-------- Excerpted records --------

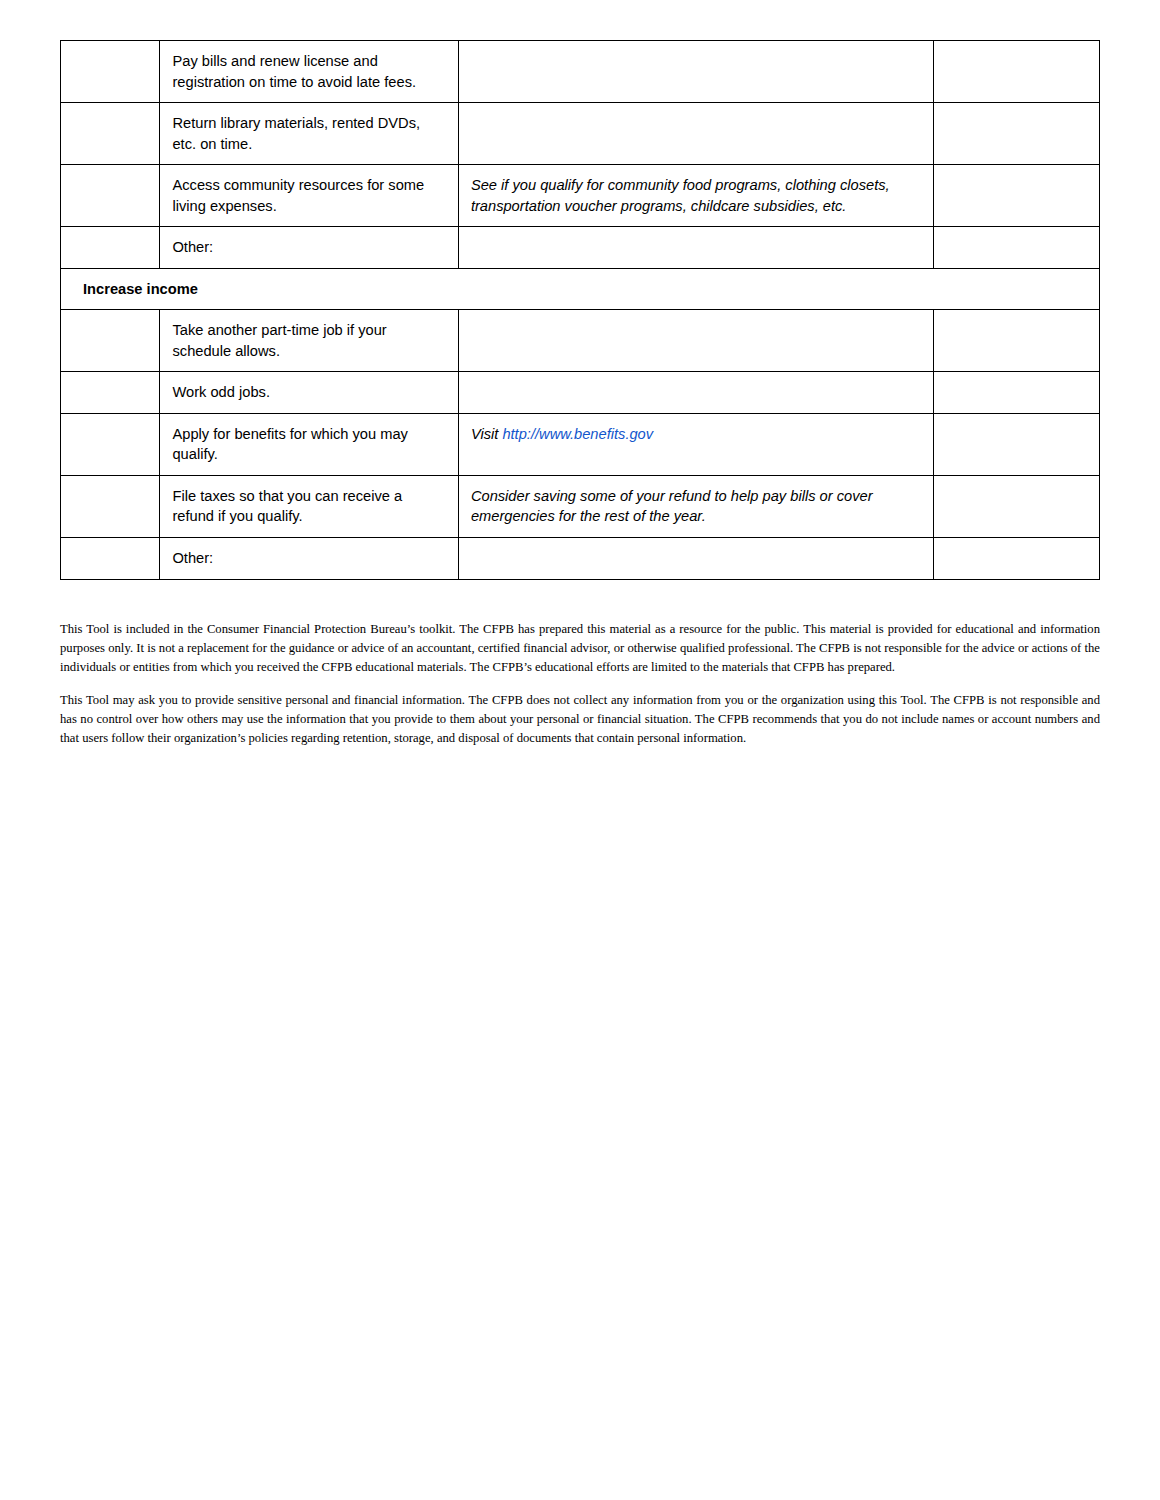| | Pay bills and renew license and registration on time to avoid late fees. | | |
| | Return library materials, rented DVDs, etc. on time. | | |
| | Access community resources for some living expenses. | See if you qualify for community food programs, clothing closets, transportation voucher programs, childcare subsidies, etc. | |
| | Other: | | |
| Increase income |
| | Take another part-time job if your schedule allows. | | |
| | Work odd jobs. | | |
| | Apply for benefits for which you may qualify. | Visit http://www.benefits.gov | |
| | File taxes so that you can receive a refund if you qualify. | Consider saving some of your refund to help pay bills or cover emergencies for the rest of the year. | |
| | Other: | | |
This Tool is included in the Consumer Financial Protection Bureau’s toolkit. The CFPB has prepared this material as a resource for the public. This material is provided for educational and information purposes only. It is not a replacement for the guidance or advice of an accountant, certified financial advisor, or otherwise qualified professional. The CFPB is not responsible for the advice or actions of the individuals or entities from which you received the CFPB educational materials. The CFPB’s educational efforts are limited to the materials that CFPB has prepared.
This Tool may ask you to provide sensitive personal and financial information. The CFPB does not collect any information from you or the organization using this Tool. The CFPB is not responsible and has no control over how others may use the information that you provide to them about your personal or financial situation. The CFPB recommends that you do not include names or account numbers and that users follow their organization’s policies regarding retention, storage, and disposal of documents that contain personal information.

--------

### [Task to carry out]
Find the line with "the year. | |". Transcribe it and every line after it exactly, through the end of the records above, and nothing else.

### [Answer below]
| | File taxes so that you can receive a refund if you qualify. | Consider saving some of your refund to help pay bills or cover emergencies for the rest of the year. | |
| | Other: | | |
This Tool is included in the Consumer Financial Protection Bureau’s toolkit. The CFPB has prepared this material as a resource for the public. This material is provided for educational and information purposes only. It is not a replacement for the guidance or advice of an accountant, certified financial advisor, or otherwise qualified professional. The CFPB is not responsible for the advice or actions of the individuals or entities from which you received the CFPB educational materials. The CFPB’s educational efforts are limited to the materials that CFPB has prepared.
This Tool may ask you to provide sensitive personal and financial information. The CFPB does not collect any information from you or the organization using this Tool. The CFPB is not responsible and has no control over how others may use the information that you provide to them about your personal or financial situation. The CFPB recommends that you do not include names or account numbers and that users follow their organization’s policies regarding retention, storage, and disposal of documents that contain personal information.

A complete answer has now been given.